Collected data entries
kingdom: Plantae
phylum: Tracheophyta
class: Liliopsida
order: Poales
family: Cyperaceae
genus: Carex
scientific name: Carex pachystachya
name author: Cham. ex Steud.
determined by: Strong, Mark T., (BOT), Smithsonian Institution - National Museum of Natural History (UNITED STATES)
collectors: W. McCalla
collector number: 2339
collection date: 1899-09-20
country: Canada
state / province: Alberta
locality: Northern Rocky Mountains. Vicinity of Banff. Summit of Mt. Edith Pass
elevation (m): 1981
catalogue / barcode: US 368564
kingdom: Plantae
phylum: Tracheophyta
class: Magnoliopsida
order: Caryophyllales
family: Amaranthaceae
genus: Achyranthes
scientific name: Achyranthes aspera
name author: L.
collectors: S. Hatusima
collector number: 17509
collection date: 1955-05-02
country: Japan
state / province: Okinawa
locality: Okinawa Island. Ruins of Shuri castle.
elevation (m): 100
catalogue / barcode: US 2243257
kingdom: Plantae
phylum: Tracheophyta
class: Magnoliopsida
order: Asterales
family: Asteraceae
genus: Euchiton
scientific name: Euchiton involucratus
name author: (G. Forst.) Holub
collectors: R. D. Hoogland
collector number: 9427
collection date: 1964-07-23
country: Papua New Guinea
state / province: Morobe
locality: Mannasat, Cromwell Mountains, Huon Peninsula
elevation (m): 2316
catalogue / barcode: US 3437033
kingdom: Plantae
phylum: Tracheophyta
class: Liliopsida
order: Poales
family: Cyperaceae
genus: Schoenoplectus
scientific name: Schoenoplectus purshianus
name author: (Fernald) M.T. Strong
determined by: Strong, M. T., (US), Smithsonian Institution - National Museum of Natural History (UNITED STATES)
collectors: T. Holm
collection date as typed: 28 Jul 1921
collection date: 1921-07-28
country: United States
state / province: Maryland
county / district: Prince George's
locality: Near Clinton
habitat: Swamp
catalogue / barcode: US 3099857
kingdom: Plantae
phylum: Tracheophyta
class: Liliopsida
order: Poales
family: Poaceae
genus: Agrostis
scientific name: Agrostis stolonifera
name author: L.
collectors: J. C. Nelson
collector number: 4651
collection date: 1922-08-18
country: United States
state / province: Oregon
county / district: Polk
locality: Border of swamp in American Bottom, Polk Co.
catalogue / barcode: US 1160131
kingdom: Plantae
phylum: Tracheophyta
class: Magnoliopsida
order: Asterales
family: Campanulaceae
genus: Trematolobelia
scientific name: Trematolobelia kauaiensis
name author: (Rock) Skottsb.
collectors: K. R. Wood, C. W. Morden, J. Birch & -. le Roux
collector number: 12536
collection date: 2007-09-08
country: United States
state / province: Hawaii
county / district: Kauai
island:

- PROBLEM REQUIREMENTS: Update the records from the line containing "catalogue / barcode: US 3099857" through the end of the records, inclusive, replacing "state / province" with "state or province" and leaving everything else unchanged. Return only those lines.

- ANSWER TO THIS TASK:
catalogue / barcode: US 3099857
kingdom: Plantae
phylum: Tracheophyta
class: Liliopsida
order: Poales
family: Poaceae
genus: Agrostis
scientific name: Agrostis stolonifera
name author: L.
collectors: J. C. Nelson
collector number: 4651
collection date: 1922-08-18
country: United States
state or province: Oregon
county / district: Polk
locality: Border of swamp in American Bottom, Polk Co.
catalogue / barcode: US 1160131
kingdom: Plantae
phylum: Tracheophyta
class: Magnoliopsida
order: Asterales
family: Campanulaceae
genus: Trematolobelia
scientific name: Trematolobelia kauaiensis
name author: (Rock) Skottsb.
collectors: K. R. Wood, C. W. Morden, J. Birch & -. le Roux
collector number: 12536
collection date: 2007-09-08
country: United States
state or province: Hawaii
county / district: Kauai
island:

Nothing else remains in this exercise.